-- DATA TO USE follows --

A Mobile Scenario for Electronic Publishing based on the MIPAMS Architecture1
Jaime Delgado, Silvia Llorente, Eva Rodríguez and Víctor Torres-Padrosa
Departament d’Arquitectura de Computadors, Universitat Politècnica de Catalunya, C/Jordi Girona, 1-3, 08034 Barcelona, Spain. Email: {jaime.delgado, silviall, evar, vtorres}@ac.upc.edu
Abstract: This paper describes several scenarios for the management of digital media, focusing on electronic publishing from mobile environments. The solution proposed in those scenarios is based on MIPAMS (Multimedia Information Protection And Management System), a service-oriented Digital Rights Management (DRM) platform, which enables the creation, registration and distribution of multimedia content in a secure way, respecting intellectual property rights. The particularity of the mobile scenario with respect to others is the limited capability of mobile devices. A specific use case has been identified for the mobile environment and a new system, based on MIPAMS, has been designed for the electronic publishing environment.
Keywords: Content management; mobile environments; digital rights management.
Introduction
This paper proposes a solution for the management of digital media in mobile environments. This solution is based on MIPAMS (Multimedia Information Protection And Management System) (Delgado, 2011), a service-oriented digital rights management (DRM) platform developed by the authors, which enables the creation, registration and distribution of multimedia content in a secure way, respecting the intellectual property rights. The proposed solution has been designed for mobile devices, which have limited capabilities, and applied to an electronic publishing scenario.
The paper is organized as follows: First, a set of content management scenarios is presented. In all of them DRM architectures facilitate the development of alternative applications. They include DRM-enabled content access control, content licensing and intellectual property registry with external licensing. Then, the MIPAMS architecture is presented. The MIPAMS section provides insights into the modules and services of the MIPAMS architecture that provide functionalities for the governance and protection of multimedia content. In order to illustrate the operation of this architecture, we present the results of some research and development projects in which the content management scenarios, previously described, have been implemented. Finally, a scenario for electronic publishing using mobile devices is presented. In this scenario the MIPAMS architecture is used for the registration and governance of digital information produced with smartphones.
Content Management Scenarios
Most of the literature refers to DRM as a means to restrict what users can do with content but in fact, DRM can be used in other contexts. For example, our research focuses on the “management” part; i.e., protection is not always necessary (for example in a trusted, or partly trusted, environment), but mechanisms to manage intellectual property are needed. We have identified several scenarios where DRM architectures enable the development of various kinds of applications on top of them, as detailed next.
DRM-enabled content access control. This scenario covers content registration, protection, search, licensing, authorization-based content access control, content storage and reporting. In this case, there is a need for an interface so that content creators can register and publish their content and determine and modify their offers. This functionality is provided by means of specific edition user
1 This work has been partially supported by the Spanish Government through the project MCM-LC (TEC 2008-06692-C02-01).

-- DATA TO USE concluded --

**YOUR ASSIGNMENT**
Everything from the first line of the data through the line containing "This paper proposes" should be echoed exactly. Add nothing.

**THE COMPLETED TASK**
A Mobile Scenario for Electronic Publishing based on the MIPAMS Architecture1
Jaime Delgado, Silvia Llorente, Eva Rodríguez and Víctor Torres-Padrosa
Departament d’Arquitectura de Computadors, Universitat Politècnica de Catalunya, C/Jordi Girona, 1-3, 08034 Barcelona, Spain. Email: {jaime.delgado, silviall, evar, vtorres}@ac.upc.edu
Abstract: This paper describes several scenarios for the management of digital media, focusing on electronic publishing from mobile environments. The solution proposed in those scenarios is based on MIPAMS (Multimedia Information Protection And Management System), a service-oriented Digital Rights Management (DRM) platform, which enables the creation, registration and distribution of multimedia content in a secure way, respecting intellectual property rights. The particularity of the mobile scenario with respect to others is the limited capability of mobile devices. A specific use case has been identified for the mobile environment and a new system, based on MIPAMS, has been designed for the electronic publishing environment.
Keywords: Content management; mobile environments; digital rights management.
Introduction
This paper proposes a solution for the management of digital media in mobile environments. This solution is based on MIPAMS (Multimedia Information Protection And Management System) (Delgado, 2011), a service-oriented digital rights management (DRM) platform developed by the authors, which enables the creation, registration and distribution of multimedia content in a secure way, respecting the intellectual property rights. The proposed solution has been designed for mobile devices, which have limited capabilities, and applied to an electronic publishing scenario.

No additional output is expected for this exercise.